When I get my Murphy report back, I’ll get CRS recommendations to reduce alkalinity based on my report. Could you work backwards from this?
 
As I understand it, Calcium in the mash has at least this list of benefits (to which there may be additional benefits):

1) Stabilizes the Alpha Amylase enzyme so it does not get degraded as rapidly at mash temperature.
2) Precipitates malt oxalates in the mash that may lead to downstream haze issues and potentially even bottle gushers (if not precipitated in the mash).
3) Liberates H+ from malt phosphates and thereby lowers mash pH.

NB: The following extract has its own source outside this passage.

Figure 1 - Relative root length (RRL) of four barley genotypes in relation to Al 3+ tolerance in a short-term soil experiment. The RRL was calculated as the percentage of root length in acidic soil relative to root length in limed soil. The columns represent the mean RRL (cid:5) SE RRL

One big difference that I see between US and UK home brewing is that in the US we tend to presume that around 50 mg/L of Ca++ ions is generally sufficient in the mash, whereas in the UK the perception (or rather, my perception) is that it may be more like 100-150 mg/L as the desired range for Ca++ ions. That plus we don't have CRS/AMS here, and this is perhaps because (IPA's excluded) we don't typically target as much chloride or sulfate in our beers. And lastly in the USA we generally advise to not add magnesium, or at least to keep it on the very low ppm side, with the perception that the only thing it can contribute is an undesirably nasty/bitter flavor. I doubt if there are any hard and fast rights or wrongs here. Our differences in approach may stem from a more German influence to US brewing. ???